Gigawatt-Scale Data Centers refers to the industry transition from data center campuses sized at a few megawatts to deployments measured in hundreds of megawatts and ultimately several gigawatts of IT power. This transition is driven primarily by the compute density requirements of AI training and inference workloads, where single GPU racks now draw hundreds of kilowatts and cluster-level deployments (such as NVIDIA's NVL72 Superpod) demand megawatt-class power delivery. The shift from megawatt to gigawatt scale is not merely a quantitative increase -- it represents a qualitative change that breaks assumptions embedded in every layer of data center facility design, from power delivery architecture and cooling systems to physical operations and telemetry.

At gigawatt scale, challenges that were manageable at smaller sizes become systemic.
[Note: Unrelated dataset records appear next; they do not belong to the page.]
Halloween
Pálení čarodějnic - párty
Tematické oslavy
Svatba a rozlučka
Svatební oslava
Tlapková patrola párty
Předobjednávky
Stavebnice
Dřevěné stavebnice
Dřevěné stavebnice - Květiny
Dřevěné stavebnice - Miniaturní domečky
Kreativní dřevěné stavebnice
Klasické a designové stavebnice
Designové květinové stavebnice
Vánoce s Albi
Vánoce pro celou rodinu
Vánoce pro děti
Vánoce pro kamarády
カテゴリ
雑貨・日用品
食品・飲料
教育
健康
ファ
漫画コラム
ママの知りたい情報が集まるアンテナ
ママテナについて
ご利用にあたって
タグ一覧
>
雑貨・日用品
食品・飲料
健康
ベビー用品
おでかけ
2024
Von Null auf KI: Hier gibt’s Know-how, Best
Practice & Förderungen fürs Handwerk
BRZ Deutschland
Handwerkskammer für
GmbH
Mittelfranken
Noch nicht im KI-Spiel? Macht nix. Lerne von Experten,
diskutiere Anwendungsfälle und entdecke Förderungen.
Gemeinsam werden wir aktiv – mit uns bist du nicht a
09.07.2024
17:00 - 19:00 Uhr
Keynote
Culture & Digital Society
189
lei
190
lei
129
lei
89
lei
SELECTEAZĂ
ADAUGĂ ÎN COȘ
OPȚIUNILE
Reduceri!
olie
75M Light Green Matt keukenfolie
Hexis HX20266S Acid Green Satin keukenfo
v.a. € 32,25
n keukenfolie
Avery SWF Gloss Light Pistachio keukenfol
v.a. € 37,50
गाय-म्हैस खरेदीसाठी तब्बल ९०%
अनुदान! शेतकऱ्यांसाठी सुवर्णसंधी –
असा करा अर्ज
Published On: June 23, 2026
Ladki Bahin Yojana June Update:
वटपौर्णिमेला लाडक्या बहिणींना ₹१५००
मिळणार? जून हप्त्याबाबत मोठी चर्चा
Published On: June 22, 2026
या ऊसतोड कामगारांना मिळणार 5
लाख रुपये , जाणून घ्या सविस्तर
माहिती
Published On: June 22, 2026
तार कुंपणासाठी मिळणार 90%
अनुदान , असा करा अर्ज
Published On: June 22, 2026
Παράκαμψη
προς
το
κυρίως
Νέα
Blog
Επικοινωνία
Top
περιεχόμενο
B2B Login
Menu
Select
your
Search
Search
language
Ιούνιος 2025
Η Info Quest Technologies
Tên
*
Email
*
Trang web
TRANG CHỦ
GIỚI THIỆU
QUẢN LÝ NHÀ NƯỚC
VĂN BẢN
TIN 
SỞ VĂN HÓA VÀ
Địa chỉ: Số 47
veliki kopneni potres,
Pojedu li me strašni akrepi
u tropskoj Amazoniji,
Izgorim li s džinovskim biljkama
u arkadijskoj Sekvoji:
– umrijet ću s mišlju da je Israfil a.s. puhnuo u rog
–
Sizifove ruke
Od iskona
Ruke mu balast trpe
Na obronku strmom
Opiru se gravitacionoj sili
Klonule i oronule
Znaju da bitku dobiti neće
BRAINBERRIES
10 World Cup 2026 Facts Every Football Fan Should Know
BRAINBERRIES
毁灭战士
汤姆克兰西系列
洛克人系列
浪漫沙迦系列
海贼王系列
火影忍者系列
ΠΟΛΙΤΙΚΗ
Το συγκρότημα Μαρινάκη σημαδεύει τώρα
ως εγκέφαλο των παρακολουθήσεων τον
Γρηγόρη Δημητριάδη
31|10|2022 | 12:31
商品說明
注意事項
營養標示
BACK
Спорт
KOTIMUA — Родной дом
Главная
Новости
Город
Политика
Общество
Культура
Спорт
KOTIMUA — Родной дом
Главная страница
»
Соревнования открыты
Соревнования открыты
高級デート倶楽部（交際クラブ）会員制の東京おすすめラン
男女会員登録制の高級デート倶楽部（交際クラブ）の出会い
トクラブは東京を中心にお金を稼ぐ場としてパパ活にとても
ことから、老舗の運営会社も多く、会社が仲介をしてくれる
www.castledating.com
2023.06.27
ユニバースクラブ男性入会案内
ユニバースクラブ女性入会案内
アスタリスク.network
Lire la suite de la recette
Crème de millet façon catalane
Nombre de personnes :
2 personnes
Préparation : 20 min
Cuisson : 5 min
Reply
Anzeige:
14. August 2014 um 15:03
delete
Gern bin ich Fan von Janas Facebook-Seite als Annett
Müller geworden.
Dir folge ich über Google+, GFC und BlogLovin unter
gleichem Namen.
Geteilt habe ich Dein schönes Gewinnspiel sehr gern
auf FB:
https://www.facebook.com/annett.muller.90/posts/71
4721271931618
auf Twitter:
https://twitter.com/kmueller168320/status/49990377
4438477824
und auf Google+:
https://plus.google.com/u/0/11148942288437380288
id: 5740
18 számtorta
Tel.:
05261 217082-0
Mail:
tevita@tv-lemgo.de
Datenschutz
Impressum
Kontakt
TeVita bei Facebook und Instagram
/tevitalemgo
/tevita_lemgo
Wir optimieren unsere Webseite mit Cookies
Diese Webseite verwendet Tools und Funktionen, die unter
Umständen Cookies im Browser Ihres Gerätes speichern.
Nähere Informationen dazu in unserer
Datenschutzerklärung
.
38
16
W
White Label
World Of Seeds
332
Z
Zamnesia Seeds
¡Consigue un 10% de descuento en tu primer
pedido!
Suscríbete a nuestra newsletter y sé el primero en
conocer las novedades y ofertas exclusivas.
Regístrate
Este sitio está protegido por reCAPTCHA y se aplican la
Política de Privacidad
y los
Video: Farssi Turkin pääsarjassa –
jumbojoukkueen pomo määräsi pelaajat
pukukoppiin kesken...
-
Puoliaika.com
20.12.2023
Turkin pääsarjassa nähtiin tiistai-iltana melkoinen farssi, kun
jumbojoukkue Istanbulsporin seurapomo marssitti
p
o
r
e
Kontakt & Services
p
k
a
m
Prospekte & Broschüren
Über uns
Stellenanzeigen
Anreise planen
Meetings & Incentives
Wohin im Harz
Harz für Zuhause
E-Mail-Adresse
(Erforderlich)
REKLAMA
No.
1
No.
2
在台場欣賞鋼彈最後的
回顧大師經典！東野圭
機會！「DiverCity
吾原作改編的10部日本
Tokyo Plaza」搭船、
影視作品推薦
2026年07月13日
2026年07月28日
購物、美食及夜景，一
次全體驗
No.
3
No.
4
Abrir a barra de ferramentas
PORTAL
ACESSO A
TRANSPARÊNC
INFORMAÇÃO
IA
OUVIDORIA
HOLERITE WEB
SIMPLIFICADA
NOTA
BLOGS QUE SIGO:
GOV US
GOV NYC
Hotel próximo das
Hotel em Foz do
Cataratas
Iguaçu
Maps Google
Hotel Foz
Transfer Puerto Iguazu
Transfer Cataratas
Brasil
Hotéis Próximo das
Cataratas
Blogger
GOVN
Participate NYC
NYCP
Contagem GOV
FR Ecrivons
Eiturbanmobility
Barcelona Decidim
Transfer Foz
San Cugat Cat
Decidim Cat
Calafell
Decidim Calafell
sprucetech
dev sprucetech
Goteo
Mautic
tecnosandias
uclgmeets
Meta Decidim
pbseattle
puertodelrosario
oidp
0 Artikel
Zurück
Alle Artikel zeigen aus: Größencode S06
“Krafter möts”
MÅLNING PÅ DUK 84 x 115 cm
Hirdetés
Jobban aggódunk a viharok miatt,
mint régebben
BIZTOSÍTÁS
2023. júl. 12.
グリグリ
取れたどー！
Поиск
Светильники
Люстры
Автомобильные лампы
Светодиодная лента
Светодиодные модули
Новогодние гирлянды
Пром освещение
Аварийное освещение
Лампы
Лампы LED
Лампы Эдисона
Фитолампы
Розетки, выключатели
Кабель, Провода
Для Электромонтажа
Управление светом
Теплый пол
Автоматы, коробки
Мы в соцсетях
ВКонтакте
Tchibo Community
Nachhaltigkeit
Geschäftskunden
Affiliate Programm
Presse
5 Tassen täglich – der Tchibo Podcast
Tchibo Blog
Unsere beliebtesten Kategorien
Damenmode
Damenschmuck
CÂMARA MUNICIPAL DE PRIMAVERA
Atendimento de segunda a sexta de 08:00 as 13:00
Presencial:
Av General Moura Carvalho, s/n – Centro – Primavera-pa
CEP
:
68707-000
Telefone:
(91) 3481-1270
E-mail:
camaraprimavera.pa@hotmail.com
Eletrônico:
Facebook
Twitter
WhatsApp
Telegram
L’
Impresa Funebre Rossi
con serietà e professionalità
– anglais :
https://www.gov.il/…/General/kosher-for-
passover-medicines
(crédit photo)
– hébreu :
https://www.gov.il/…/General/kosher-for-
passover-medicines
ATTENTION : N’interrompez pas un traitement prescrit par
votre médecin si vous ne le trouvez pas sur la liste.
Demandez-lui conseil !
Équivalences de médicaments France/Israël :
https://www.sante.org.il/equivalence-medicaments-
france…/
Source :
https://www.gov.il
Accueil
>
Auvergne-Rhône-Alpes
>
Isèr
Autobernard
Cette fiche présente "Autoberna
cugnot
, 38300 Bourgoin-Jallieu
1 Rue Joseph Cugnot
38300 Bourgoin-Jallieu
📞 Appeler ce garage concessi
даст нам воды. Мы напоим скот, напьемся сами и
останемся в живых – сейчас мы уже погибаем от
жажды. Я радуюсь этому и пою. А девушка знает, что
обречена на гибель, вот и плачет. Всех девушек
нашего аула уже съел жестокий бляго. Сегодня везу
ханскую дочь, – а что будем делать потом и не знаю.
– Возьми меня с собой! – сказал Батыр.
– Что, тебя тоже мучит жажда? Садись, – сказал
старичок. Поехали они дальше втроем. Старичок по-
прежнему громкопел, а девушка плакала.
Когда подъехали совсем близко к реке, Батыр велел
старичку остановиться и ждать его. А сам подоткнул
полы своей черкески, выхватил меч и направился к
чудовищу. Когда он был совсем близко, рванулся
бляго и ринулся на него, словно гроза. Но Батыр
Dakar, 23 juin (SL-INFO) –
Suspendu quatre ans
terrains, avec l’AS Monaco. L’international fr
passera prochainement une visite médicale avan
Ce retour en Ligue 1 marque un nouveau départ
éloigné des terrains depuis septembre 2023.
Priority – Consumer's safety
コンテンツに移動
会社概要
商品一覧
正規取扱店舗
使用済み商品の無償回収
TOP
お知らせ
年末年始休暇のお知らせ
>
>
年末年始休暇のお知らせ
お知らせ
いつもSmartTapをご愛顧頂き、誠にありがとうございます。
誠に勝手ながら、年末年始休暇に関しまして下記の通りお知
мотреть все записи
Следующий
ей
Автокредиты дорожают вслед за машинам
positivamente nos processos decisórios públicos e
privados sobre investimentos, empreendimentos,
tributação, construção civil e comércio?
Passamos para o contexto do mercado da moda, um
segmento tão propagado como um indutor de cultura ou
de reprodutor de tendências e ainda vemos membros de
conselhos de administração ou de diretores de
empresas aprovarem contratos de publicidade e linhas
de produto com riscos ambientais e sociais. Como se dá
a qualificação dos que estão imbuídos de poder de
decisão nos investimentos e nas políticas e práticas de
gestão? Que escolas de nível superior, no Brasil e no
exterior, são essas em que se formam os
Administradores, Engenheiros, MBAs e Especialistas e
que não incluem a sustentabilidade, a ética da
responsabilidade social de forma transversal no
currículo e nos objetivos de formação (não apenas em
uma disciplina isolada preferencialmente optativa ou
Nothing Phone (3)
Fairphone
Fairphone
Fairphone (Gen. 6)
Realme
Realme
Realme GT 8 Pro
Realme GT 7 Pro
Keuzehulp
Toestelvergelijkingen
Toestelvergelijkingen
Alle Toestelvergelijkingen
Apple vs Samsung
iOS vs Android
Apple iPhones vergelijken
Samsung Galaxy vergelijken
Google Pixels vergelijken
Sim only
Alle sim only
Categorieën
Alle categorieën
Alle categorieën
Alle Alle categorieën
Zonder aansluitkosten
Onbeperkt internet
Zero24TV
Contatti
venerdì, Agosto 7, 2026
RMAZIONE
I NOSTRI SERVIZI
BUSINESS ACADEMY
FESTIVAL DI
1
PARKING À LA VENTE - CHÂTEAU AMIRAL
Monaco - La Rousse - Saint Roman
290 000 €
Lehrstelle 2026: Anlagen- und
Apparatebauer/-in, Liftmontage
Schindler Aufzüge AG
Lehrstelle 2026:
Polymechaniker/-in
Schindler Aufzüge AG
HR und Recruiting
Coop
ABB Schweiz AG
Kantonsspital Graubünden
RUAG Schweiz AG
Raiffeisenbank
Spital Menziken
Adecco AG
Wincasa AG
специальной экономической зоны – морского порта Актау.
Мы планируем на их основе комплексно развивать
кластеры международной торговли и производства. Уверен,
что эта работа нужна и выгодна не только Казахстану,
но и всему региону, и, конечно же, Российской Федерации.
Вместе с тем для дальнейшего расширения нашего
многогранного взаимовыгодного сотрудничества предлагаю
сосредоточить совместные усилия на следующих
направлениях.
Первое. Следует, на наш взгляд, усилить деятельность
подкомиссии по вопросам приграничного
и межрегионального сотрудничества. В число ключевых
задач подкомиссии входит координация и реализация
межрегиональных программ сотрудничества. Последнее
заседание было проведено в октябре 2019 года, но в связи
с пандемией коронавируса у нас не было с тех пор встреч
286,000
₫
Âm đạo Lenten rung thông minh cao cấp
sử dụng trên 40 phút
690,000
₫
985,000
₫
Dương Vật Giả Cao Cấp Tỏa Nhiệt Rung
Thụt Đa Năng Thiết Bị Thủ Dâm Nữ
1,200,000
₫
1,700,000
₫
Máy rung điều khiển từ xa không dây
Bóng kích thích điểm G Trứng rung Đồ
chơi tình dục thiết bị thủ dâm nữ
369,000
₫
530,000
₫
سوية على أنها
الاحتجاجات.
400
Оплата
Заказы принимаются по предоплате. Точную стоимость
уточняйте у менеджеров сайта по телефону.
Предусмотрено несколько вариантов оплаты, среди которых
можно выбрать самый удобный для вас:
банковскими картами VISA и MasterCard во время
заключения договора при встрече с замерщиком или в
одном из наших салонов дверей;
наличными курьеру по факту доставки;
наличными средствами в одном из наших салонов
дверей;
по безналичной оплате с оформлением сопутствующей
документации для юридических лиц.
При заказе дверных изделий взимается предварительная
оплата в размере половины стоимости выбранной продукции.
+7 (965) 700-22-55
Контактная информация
Power delivery requires new architectures (SSTs, HVDC, superconducting cables) because conventional transformer-UPS-PDU chains cannot physically fit within the facility or deliver sufficient power density to individual racks. Cooling systems must reject heat loads measured in hundreds of megawatts, making the choice of heat rejection technology and facility water supply temperature a multi-hundred-million-dollar decision with decades of locked-in consequences. Grid interconnection becomes a regulatory and infrastructure challenge, with individual developers submitting 15 GW of interconnection requests in the first 6 months of 2025 and concentrated loads creating systemic risks for regional grid stability. Physical operations exceed what human labor can safely and efficiently perform, driving the case for automation and robotics. Telemetry gaps between building management systems and tenant IT systems become critical because workload scheduling must coordinate with facility infrastructure at sub-second timescales. The 2025 OCP Global Summit Data Center Facility track was fundamentally organized around this transition, with every workstream update framed in terms of how existing standards and practices must evolve to address gigawatt-scale requirements.